Natalka Sniadanko

Natalka Sniadanko

Research Fellow

contact through sekwoell@uni-potsdam.de

Vita

Born in Lviv (Ukraine), 1973, Natalka Sniadanko is a freelance writer, translator and publicist. She studied in Lviv and Freiburg im Breisgau. She has translated Franz Kafka, Friedrich Dürrenmatt, Günter Grass, Stefan Zweig, Elfride Jelinek, Karl May, Herta Müller, Judith Hermann and Sigmund Freud from German, and from Polish Zbigniew Herbert, Jarosław Iwaszkiewicz, Czesław Miłosz and Johanna Bator, and others. She has published in the Ukrainian and international press, e.g. in Ukrainska pravda (Ukraine), Gazeta Wyborcza (Poland), Odra (Poland), Süddeutsche Zeitung and Welt (Germany), Neue Zürcher Zeitung (Switzerland) and New York Times (USA). Since 2009 she has been on the editorial board of the Polish-German-Ukrainian literary magazine RADAR. She is the author of 10 prose volumes and her texts have been translated and published in Germany, Austria, Switzerland, Poland, Russia, Belarus, Czech Republic, and USA. Natalka Sniadanko has received various prizes and scholarships, including the Joseph Conrad Prize of the Polish Institute in Kyiv. She was an artist-in-residence fellow of the German Literature Archive in Marbach am Neckar in 2022-2023. Since April 2023 she teaches Slavic Studies at the University of Leipzig.

 

During my stay I intend to research the topic of emigration from Ukraine in literature.

This topic as well as the phenomenon itself is not limited exclusively to the present. In his book “Emperor of America.

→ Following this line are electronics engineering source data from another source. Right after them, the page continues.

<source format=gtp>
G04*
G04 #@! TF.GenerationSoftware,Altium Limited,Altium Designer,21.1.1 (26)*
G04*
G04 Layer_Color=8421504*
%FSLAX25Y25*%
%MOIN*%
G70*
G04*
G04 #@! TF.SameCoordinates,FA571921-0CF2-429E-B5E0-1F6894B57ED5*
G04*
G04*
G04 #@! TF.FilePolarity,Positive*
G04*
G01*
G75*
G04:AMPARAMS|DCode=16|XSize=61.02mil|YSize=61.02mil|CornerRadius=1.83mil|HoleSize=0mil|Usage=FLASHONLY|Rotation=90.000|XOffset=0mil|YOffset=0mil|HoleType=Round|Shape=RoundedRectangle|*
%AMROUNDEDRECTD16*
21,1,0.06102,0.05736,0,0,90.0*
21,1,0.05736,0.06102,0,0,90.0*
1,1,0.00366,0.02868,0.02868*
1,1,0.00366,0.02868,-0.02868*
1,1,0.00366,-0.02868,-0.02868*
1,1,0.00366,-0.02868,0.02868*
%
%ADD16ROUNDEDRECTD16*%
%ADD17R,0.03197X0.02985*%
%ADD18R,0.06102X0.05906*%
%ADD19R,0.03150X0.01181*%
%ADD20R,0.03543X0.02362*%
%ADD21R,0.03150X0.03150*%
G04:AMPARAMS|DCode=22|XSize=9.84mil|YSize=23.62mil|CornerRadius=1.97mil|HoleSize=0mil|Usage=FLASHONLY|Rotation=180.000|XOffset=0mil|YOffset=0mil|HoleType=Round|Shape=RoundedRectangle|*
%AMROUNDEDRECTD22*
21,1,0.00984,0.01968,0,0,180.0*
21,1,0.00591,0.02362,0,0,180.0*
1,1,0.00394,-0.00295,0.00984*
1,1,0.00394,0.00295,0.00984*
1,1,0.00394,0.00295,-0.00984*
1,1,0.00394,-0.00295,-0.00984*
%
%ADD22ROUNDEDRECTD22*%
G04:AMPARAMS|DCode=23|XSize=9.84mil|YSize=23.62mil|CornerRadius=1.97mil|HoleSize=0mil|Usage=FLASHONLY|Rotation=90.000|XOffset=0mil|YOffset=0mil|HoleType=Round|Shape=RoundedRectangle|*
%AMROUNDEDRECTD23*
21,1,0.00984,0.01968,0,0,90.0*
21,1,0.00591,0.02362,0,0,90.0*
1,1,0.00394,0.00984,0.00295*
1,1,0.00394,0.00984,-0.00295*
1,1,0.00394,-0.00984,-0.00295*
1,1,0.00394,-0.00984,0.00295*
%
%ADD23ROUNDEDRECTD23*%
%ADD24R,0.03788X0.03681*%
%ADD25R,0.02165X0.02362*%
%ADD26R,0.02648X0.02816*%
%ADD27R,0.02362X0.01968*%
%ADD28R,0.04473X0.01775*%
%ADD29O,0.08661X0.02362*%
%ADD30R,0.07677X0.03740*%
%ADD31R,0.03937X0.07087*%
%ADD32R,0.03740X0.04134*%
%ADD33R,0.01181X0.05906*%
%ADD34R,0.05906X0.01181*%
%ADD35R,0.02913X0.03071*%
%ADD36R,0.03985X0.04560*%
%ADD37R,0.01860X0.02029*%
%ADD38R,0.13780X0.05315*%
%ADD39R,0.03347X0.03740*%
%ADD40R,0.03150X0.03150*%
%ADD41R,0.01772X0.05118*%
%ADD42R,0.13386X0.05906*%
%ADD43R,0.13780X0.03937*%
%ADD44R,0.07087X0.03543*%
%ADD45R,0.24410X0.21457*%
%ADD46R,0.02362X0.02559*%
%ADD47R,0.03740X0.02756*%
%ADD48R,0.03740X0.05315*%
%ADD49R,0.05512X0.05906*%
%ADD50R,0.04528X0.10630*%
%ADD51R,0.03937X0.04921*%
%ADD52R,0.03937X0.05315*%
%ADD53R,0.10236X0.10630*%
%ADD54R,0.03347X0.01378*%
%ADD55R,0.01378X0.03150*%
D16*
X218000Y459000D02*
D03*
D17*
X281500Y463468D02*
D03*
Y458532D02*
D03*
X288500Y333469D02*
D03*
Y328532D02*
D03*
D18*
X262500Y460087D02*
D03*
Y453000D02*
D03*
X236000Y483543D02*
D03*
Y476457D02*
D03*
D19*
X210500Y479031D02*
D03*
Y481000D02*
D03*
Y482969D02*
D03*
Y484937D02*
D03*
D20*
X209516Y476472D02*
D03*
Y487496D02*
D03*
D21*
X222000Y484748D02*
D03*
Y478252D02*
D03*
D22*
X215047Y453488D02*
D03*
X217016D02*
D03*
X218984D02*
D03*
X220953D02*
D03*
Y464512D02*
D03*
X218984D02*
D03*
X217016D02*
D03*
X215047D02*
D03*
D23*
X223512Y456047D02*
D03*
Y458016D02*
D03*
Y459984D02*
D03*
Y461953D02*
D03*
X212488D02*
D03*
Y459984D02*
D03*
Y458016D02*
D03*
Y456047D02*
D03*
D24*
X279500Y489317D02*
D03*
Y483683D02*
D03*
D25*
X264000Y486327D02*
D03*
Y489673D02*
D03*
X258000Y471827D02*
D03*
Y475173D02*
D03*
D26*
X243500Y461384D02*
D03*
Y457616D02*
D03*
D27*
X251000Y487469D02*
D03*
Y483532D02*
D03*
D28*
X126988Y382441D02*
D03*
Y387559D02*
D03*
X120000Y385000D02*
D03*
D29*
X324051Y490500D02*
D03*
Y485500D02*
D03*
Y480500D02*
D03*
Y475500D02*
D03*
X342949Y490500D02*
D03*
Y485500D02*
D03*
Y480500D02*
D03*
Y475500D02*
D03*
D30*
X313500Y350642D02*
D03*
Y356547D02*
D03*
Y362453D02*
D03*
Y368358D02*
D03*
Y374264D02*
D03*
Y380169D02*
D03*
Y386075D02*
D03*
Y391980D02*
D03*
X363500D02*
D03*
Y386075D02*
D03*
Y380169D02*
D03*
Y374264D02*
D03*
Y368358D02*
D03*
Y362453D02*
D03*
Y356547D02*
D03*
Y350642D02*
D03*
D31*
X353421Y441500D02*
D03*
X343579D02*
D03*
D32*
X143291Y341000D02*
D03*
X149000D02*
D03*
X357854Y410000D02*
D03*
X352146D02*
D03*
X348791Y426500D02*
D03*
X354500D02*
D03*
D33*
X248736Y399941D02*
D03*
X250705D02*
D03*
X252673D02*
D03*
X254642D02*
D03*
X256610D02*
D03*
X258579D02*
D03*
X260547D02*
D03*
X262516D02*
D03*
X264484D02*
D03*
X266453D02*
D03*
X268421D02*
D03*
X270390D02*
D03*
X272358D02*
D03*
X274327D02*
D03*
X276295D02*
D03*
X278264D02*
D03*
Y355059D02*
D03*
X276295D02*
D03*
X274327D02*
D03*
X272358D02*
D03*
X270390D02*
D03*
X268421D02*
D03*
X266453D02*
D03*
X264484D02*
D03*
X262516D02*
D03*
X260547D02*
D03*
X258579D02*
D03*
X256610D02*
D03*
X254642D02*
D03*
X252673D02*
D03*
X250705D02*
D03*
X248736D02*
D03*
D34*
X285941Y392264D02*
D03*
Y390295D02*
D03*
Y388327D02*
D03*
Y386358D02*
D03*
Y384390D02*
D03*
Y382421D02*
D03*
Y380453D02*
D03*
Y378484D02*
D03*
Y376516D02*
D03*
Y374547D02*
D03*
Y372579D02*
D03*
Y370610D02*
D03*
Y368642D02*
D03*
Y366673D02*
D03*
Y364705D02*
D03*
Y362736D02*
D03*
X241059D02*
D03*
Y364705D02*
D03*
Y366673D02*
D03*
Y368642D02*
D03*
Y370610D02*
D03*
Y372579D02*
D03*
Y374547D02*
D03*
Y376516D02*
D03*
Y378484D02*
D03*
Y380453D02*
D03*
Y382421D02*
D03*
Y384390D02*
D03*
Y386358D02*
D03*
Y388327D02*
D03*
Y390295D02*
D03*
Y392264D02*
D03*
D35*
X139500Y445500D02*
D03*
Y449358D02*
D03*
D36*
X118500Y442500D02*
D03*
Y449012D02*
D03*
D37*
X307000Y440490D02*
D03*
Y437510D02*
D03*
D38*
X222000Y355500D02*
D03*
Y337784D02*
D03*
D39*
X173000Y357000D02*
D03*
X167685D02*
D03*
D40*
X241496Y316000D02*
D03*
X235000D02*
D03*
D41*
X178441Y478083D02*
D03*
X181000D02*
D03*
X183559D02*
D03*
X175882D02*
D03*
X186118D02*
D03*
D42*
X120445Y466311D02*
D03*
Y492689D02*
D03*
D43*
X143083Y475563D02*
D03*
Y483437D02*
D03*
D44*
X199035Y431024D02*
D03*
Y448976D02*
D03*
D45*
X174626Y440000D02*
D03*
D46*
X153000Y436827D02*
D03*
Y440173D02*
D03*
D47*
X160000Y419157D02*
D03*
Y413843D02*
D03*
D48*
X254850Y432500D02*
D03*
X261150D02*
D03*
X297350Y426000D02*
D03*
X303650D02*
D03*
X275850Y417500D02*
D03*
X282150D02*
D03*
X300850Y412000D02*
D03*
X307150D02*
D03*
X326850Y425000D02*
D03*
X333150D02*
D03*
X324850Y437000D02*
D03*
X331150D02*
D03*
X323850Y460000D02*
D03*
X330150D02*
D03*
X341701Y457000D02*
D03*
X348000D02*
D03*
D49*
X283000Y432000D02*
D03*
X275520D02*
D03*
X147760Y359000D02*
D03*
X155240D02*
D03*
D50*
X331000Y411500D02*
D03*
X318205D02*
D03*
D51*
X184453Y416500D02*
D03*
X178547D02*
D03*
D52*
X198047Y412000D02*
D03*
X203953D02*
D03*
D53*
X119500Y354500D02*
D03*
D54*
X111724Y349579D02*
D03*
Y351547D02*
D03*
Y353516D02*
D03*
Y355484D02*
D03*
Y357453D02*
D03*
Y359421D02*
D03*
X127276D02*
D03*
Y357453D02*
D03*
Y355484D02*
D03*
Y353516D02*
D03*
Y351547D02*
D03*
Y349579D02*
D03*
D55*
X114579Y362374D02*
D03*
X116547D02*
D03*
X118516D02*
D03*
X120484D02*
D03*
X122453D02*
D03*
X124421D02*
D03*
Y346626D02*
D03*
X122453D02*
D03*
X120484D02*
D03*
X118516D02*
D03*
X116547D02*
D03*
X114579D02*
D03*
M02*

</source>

The Great Escape from Galicia” the well-known Austrian writer Martin Pollack reports about the reasons, ways and human destinies of Galician emigrants starting from the 19th century and through the whole 20th century, the great wave of emigration from Galicia, the poorest province of the k.u.k. monarchy. Ukrainian and Jewish peasants and craftsmen were looking for a better future and a whole industry developed that organized this flight.

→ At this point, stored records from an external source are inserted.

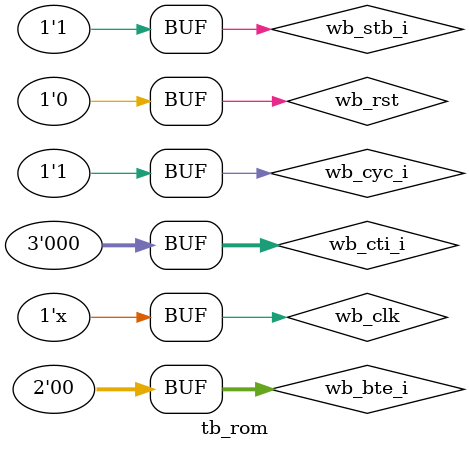
<source format=v>
`timescale 1ns / 1ps


module tb_rom;

	// Inputs
	reg wb_clk;
	reg wb_rst;
	reg [6:2] wb_adr_i;
	reg wb_stb_i;
	reg wb_cyc_i;
	reg [2:0] wb_cti_i;
	reg [1:0] wb_bte_i;

	// Outputs
	wire [31:0] wb_dat_o;
	wire wb_ack_o;

	// Instantiate the Unit Under Test (UUT)
	rom uut (
		.wb_clk(wb_clk), 
		.wb_rst(wb_rst), 
		.wb_adr_i(wb_adr_i), 
		.wb_stb_i(wb_stb_i), 
		.wb_cyc_i(wb_cyc_i), 
		.wb_cti_i(wb_cti_i), 
		.wb_bte_i(wb_bte_i), 
		.wb_dat_o(wb_dat_o), 
		.wb_ack_o(wb_ack_o)
	);

	initial begin
		// Initialize Inputs
		wb_clk = 0;
		wb_rst = 1;
		wb_adr_i = 0;
		wb_stb_i = 0;
		wb_cyc_i = 0;
		wb_cti_i = 0;
		wb_bte_i = 0;

		// Wait 100 ns for global reset to finish
		#100;
        
		// Add stimulus here
		
		wb_rst <= 0;
		wb_stb_i <= 1;
		wb_cyc_i <= 1;
	end
	
	always #5
	wb_clk = ~wb_clk;
	
	always @ (posedge wb_clk)
	begin
		if(wb_stb_i)
		wb_adr_i <= wb_adr_i + 1;
	end
      
endmodule


</source>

One of these emigration stories is also described by Wasyl Stefanyk, a Ukrainian writer of the 19th-20th centuries, in his famous short story “Kaminnyj Chrest” (A Stone Cross). The subject of emigration in Ukrainian literature, as well as in society, is portrayed exclusively negatively – as a tragedy. Emigrants, even if they are voluntary migrants of today, are pitied, or condemned for their “unpatriotic” decision. In my contribution I would like to deal with the topic and think about how much this negative attitude owes to the Soviet mental heritage, and why it is so difficult for society and literature to be open to the phenomenon and also to see advantages of the situation.